L'Eglise est attentive à ces recherches et les promeut, car elles secouent la sensibilité et l'intelligence des hommes et des femmes de notre temps. Le début de l'univers, son évolution ultime, la structure profonde de l'espace et du temps confrontent l'être humain à une recherche anxieuse de sens, dans un vaste scénario où il risque de se perdre.
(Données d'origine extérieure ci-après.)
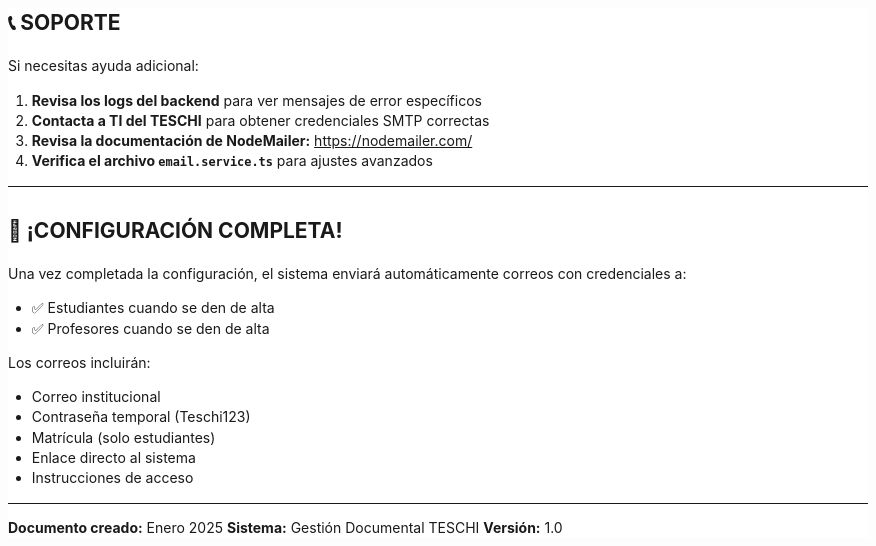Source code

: ## 📞 SOPORTE

Si necesitas ayuda adicional:

1. **Revisa los logs del backend** para ver mensajes de error específicos
2. **Contacta a TI del TESCHI** para obtener credenciales SMTP correctas
3. **Revisa la documentación de NodeMailer:** https://nodemailer.com/
4. **Verifica el archivo `email.service.ts`** para ajustes avanzados

---

## 🎉 ¡CONFIGURACIÓN COMPLETA!

Una vez completada la configuración, el sistema enviará automáticamente correos con credenciales a:

- ✅ Estudiantes cuando se den de alta
- ✅ Profesores cuando se den de alta

Los correos incluirán:
- Correo institucional
- Contraseña temporal (Teschi123)
- Matrícula (solo estudiantes)
- Enlace directo al sistema
- Instrucciones de acceso

---

**Documento creado:** Enero 2025
**Sistema:** Gestión Documental TESCHI
**Versión:** 1.0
Cela nous fait redécouvrir la pertinence des paroles du psalmiste: «A voir ton ciel, ouvrage de tes doigts, / la lune et les étoiles, que tu -fixas, / qu'est donc le mortel, que tu t'en souviennes, / le fils d'Adam, que tu le veuilles visiter? / A peine le fis-tu moindre qu'un dieu; / tu le couronnes de gloire et de beauté» (Ps 8, 4-7). Il est donc évident que ces thèmes sont particulièrement pertinents pour la théologie, la philosophie, la science et la vie spirituelle.
Georges Lemaître était un prêtre et un scientifique exemplaire. Son chemin humain et spirituel représente un modèle de vie dont nous pouvons tous nous inspirer.
Pour satisfaire la volonté de son père, il a fait des études d'ingénieur; il a été enrôlé dans la Première Guerre mondiale et en a connu les horreurs. A l'âge adulte, il suit sa vocation sacerdotale et scientifique. Au départ, il est — comme on dit — un «concordiste», c'est-à-dire qu'il croit que les vérités scientifiques se trouvent, de manière voilée, dans les Saintes Ecritures. Ses expériences humaines et ses élaborations spirituelles qui en résultent l'amènent ensuite à comprendre que la science et la foi suivent deux voies différentes et parallèles, entre lesquelles il n'y a pas de conflit. Au contraire, ces chemins peuvent s'harmoniser entre eux, car la science et la foi, pour un croyant, ont la même matrice dans la Vérité absolue de Dieu. Son chemin de foi le conduit à prendre -conscience que la création et le big-bang sont deux réalités distinctes, et que le Dieu auquel il croit n'est pas un objet l'on peut facilement catégorisé par la raison humaine, mais qu'il est le «Dieu caché», qui reste toujours dans une dimension de mystère, pas totalement compréhensible.
Chers amis, je vous souhaite de continuer à discuter dans un esprit loyal et humble des sujets que vous abordez. Que la liberté et l'absence de conditionnement, dont vous faites l'expérience dans cette conférence, vous aident à progresser dans vos domaines vers la Vérité, qui est assurément une émanation de la Charité de Dieu. La foi et la science peuvent s'unir dans la charité si la science est mise au service des hommes et des femmes de notre temps, et non déformée à leur détriment, voire à leur destruction. Je vous encourage à aller aux périphéries du savoir humain: c'est là que nous pouvons faire l'expérience du Dieu Amour, qui satisfait et étanche la soif de nos cœurs.
Je vous bénis tous de tout cœur, ainsi que votre travail. Et je vous demande de prier pour moi. Merci.